START Material to process

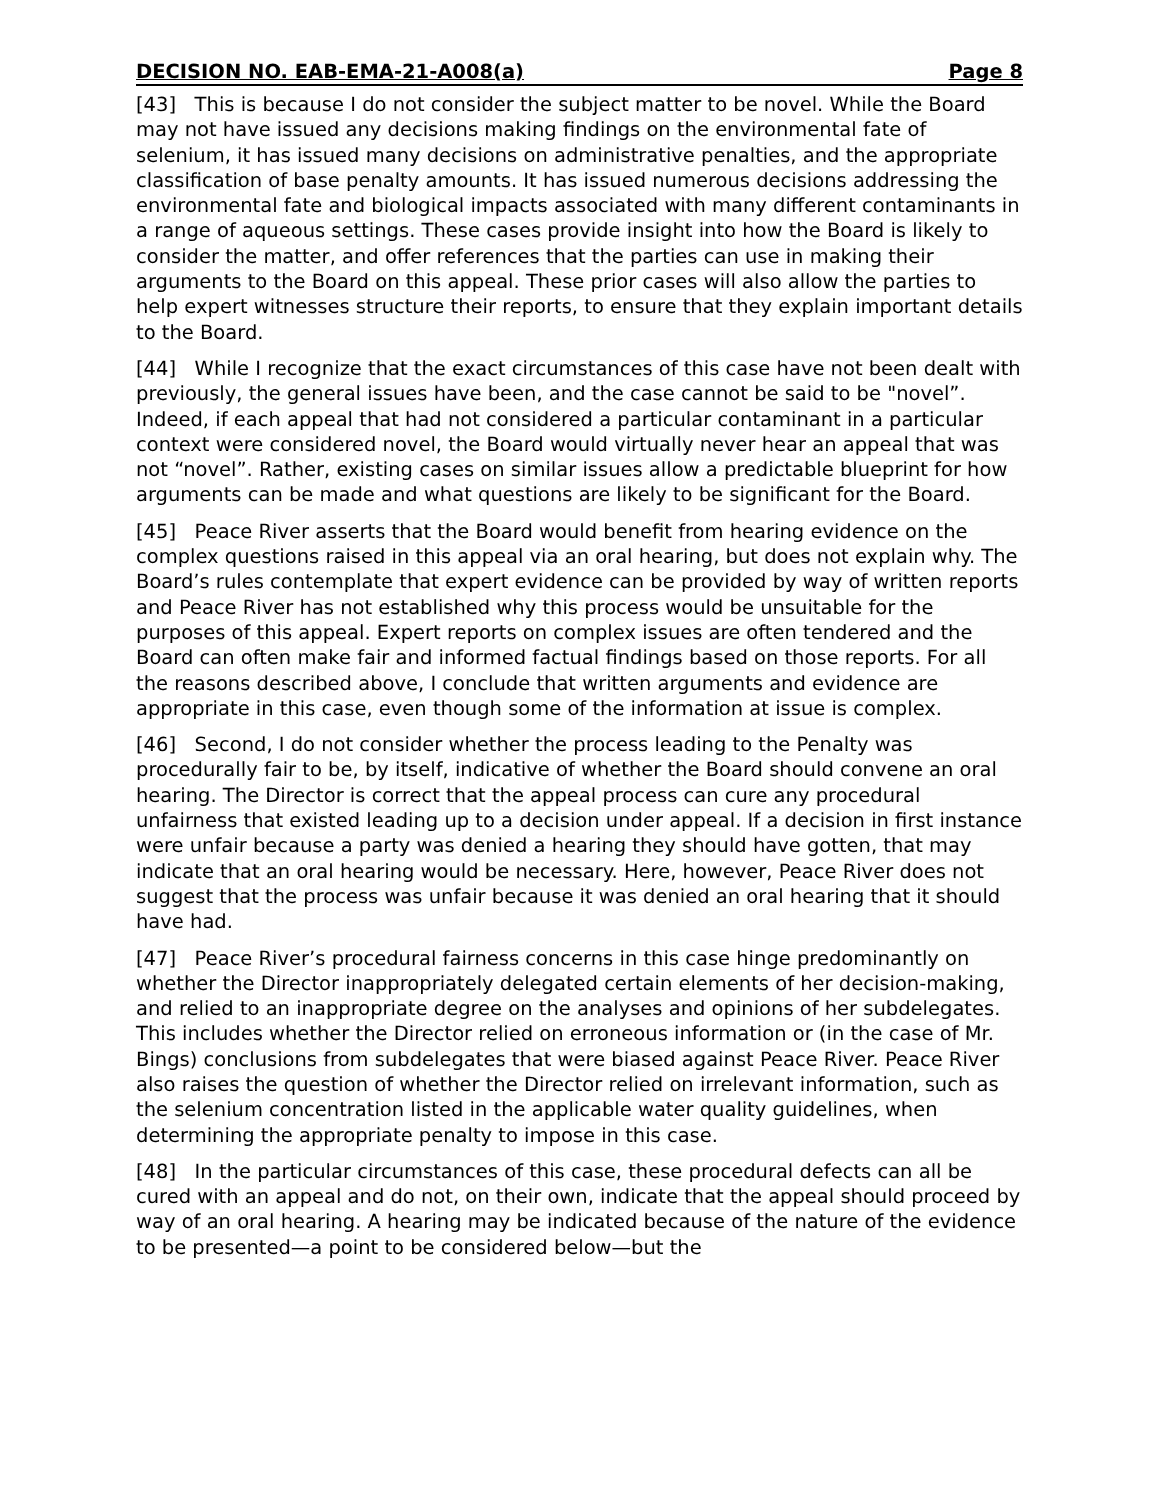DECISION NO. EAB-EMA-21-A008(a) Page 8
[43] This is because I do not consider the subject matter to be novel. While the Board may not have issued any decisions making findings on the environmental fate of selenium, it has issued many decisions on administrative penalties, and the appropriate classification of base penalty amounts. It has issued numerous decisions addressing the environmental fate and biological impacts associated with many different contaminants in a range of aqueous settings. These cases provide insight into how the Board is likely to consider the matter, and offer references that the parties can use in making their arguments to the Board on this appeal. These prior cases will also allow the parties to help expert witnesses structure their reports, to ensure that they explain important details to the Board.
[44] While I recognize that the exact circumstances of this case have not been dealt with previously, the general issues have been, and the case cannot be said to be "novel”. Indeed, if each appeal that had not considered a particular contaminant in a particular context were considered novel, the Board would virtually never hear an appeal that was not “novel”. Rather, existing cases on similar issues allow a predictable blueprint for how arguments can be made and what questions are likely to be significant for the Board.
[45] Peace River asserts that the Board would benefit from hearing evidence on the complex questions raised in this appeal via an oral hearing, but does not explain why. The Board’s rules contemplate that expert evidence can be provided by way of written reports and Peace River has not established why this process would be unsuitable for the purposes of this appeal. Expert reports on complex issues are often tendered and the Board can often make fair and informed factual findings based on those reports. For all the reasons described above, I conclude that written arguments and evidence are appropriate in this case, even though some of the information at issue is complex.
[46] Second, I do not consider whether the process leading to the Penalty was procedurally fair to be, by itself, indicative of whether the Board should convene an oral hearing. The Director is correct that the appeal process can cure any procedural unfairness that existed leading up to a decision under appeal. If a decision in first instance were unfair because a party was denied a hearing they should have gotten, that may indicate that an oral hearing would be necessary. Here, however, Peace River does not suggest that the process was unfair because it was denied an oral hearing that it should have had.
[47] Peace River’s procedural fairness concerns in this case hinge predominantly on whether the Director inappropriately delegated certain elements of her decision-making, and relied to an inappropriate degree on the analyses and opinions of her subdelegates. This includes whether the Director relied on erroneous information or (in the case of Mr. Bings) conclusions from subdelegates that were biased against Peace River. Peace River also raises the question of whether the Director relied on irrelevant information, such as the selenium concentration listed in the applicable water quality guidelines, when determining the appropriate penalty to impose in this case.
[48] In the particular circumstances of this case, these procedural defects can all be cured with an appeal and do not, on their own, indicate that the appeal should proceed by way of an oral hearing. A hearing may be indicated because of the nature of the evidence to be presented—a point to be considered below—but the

END Material to process

▶ **To do**
Omit every picture, and otherwise quote the entries exactly.

▶ **The answer**
DECISION NO. EAB-EMA-21-A008(a) Page 8
[43] This is because I do not consider the subject matter to be novel. While the Board may not have issued any decisions making findings on the environmental fate of selenium, it has issued many decisions on administrative penalties, and the appropriate classification of base penalty amounts. It has issued numerous decisions addressing the environmental fate and biological impacts associated with many different contaminants in a range of aqueous settings. These cases provide insight into how the Board is likely to consider the matter, and offer references that the parties can use in making their arguments to the Board on this appeal. These prior cases will also allow the parties to help expert witnesses structure their reports, to ensure that they explain important details to the Board.
[44] While I recognize that the exact circumstances of this case have not been dealt with previously, the general issues have been, and the case cannot be said to be "novel”. Indeed, if each appeal that had not considered a particular contaminant in a particular context were considered novel, the Board would virtually never hear an appeal that was not “novel”. Rather, existing cases on similar issues allow a predictable blueprint for how arguments can be made and what questions are likely to be significant for the Board.
[45] Peace River asserts that the Board would benefit from hearing evidence on the complex questions raised in this appeal via an oral hearing, but does not explain why. The Board’s rules contemplate that expert evidence can be provided by way of written reports and Peace River has not established why this process would be unsuitable for the purposes of this appeal. Expert reports on complex issues are often tendered and the Board can often make fair and informed factual findings based on those reports. For all the reasons described above, I conclude that written arguments and evidence are appropriate in this case, even though some of the information at issue is complex.
[46] Second, I do not consider whether the process leading to the Penalty was procedurally fair to be, by itself, indicative of whether the Board should convene an oral hearing. The Director is correct that the appeal process can cure any procedural unfairness that existed leading up to a decision under appeal. If a decision in first instance were unfair because a party was denied a hearing they should have gotten, that may indicate that an oral hearing would be necessary. Here, however, Peace River does not suggest that the process was unfair because it was denied an oral hearing that it should have had.
[47] Peace River’s procedural fairness concerns in this case hinge predominantly on whether the Director inappropriately delegated certain elements of her decision-making, and relied to an inappropriate degree on the analyses and opinions of her subdelegates. This includes whether the Director relied on erroneous information or (in the case of Mr. Bings) conclusions from subdelegates that were biased against Peace River. Peace River also raises the question of whether the Director relied on irrelevant information, such as the selenium concentration listed in the applicable water quality guidelines, when determining the appropriate penalty to impose in this case.
[48] In the particular circumstances of this case, these procedural defects can all be cured with an appeal and do not, on their own, indicate that the appeal should proceed by way of an oral hearing. A hearing may be indicated because of the nature of the evidence to be presented—a point to be considered below—but the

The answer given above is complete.